Just occasionally, a private equity player has such a negative experience of outsourcing its back office that it decides to bring all its administration back in-house. This is what happened at Aberdeen Asset Managers Private Equity, which outsourced its administration to BNP Paribas in Glasgow in October 2000. The move followed parent group Aberdeen Asset Management’s £150m acquisition of Glasgow-based fund manager Murray Johnstone.
“It’s fair to say they made a bit of a hash of it for a couple of years,” says Bill Kennedy, head of finance at AAMPE, who formerly worked at Murray Johnstone and State Street. A chartered accountant, he was persuaded to rejoin AAMPE in January 2004 with a brief to bring administration back in-house. “The decision was made to bring it back in-house because it simply wasn’t working,” he says.
Communication is key
However, Kennedy says the back-office support functions on Aberdeen’s investment trusts, unit trusts and institutional funds have remained with BNP Paribas. Kennedy says: “Outsourcing works fine for those sorts of things, but it works much less well for private equity funds. It can work, especially if you build strong relationships, and if the communications are good. But there can be real problems if there are lapses of communication, for example when the private equity manager neglects to tell the outsourcer something. The blame is not always with the outsource provider!”
There are benefits to outsourcing. For example, deal flow is unpredictable in terms of timing. An independent and focused administrator is able to allocate staff to cover busy periods and there is also the advantage with some providers that the client doesn’t have to pay for activity when there is a lull in activity. The service provider will also cover the cost of employment, training and premises costs. The main reason an investor makes a decision to outsource their back office administration is in order to keep their own senior partners focused on the job of investing their funds’ money for investors. Limited partners demands for more detailed reporting requirements means that many GPs choose to delegate the more time-consuming administration to independent service providers so there is not too much impact on their own support staff. And, increasingly, UK GPs are outsourcing payroll functions and UK tax returns to specialist service providers in an effort to keep their business lean.

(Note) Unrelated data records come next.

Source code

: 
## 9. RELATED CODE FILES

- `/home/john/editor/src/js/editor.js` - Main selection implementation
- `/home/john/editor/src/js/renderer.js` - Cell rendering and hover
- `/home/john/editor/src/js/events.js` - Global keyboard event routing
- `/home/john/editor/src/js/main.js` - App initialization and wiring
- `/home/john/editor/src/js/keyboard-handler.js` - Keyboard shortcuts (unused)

But some firms have enough money and manpower to make outsourcing a pointless exercise. A criticism of outsourcing is that the staff will generally work normal office hours and if an investor wants some information about a fund they are invested in or a particular deal, they have to do it within those hours, which can obviously present some problems for those LPs based on the West Coast of the US or in Asia. By keeping a team in-house, the information is always a call away and LPs are reassured that they can pick up the telephone at any time and speak to someone to find out what they need to know.
Kennedy says that, from his perspective, one of the biggest advantages of handling accounting and fund administration in-house is that his seven-strong team “sits right beside the [investment] team, which inevitably leads to better communications.” He adds: “Another advantage is that the in-house team is focused purely on those internal funds, can gain an expertise on them and staff are not having to cover for other funds or clients which can happen when things are outsourced – priorities are just different. Finding quality, experienced private equity accounting staff is a challenge for everyone and therefore we normally have to train our own staff. Thankfully the working environment tends to lead to high staff retention rates.”
Something that is critical when dealing with a business that manages a portfolio of over £256.2m for a variety of client funds. The private equity team at Aberdeen Asset Managers Private Equity is more complex than many private equity fund managers which may only have a few funds. They focus on mid-market deals valued between £10m and £50m throughout the UK, investing from a range of Venture Capital Trusts, Limited Partnerships and Local Authority Pension Fund clients, with a particular emphasis on support services, specialist manufacturing, consumer and leisure and financial services.